Diplomacy with Other Players

I've been curious about this for a while.

As you know, in Galactic Civilizations 3, each player has a certain skill in diplomacy that, along with a bunch of other factors, determine how much the AI players think of him (or her, let's assume he's male for now). This skill can be modified by various planetary improvements and the Likable/Unlikable race attribute. What I would like to know, is what effect does this skill/rating have on other human players.

As far as I can tell (through playing the game and through researching this online), this "skill" only effects how AI players think of you. This would be a bit disappointing because it would make races like the Krynn and the Thalians, who are Unlikable, to have an advantage against human players because that Unlikable trait wouldn't be a penalty at all. Conversely, the Terrans would have a disadvantage against human players because their Likable trait would do nothing. I really hope I'm missing something and that one (or more) of you will let me know.

 

Thanks in advance :)

19,466 views 4 replies
Reply #1 Top

You would be incorrect. Diplomacy is a value that exists BETWEEN players, not a value a player has (think gravity - the earth has no gravity, but gravitational force exists between you and the earth). The originator of the proposal makes no difference. If you have great diplomacy advantage over an AI civ, they are going to offer you better terms in proportion - not just accept better terms that you propose.

Reply #2 Top

In many hours of MP play, I have seen no sign of anything that is affected by the relative diplomacy scores between two players.  I can try bringing up my scores during my next session, but I don't expect my opponent to know, really.  ;)  

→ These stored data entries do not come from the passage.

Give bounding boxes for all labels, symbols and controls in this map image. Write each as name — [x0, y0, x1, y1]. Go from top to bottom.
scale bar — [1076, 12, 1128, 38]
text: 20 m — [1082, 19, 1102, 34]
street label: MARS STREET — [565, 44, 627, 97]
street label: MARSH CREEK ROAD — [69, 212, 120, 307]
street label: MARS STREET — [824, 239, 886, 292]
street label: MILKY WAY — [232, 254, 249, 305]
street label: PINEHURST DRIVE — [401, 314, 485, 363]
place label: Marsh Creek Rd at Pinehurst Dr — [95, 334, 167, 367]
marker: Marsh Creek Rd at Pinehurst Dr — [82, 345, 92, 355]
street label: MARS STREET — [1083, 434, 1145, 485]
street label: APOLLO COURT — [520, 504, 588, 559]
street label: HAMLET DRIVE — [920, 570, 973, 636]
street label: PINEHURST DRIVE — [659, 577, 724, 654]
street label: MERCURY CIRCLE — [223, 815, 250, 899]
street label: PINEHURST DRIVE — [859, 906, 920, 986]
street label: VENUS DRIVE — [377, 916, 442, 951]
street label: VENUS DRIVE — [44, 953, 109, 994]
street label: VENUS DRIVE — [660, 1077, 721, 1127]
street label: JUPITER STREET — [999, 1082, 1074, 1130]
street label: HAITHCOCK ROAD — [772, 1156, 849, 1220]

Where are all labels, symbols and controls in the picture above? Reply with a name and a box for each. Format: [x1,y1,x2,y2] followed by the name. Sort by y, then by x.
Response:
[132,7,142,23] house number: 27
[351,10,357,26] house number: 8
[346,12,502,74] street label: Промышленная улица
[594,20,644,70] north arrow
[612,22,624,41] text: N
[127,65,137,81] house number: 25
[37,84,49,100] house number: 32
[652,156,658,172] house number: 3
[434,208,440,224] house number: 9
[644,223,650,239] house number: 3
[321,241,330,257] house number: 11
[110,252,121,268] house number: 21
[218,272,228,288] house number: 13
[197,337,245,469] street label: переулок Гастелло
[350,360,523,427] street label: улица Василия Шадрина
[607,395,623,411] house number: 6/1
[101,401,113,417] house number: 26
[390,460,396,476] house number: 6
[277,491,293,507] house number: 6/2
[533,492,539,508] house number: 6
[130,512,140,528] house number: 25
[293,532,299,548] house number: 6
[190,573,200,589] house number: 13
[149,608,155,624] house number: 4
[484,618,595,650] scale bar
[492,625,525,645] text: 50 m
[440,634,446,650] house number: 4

Using an unlikeable race can be a good strategy in MP unless you are in a crowded map with lots of AI acting as a buffer between the two of you.  In my case, it is obvious I am unlikeable because they very often declare war on me first, multiple factions at a time.  Therefore, it does have an indirect effect but nothing that affects human to human diplomacy. At least, it doesn't affect what you can trade or what values you place on those trades. My diplomacy attitudes are unpredictable enough as it is, I don't need some arbitrary game setting reaching out and making me act erratically. I can do that all by myself.

Reply #3 Top

Human vs Human will have no effect on Diplomacy modifiers that effect Trading they are set in the GalCiv3AIDefs.xml which effects only the AI. As to the rest of Diplomacy its is kinda mute Human vs Human, sicne they actualy have brains and can think for themselves :). And since tradign is uneffected the player can chose what and what not to do regarding other players in Diplomacy. You can have a -50 modifier vs another player but, still trade or not deiced to declare war, due to you using your brains to make the desicion, the Ai need the modifiers to tell it what it "should" do regardigng diplomacy.

Its an AI Stat, its as simple as that.

 

Reply #4 Top

I've read all the replies so far. it seems diplomacy really does only AI players and not other human players. That's unfortunate. It is, however, a bit of a relief to see that it can have an indirect effect in multiplayer when there are also AI players as erischild mentioned. I'm not sure how often AI players exist in multiplayer games because I have admittedly not done any multiplayer yet :)

Hopefully, Stardock does something about this in the Crusade expansion. Maybe they could do something like make the player's civilization get morale boosts or penalties based on how they treat other civilizations versus how the people of the former civilization think about the latter civilizations. After all, the people of a civilization don't always agree with their leader(s).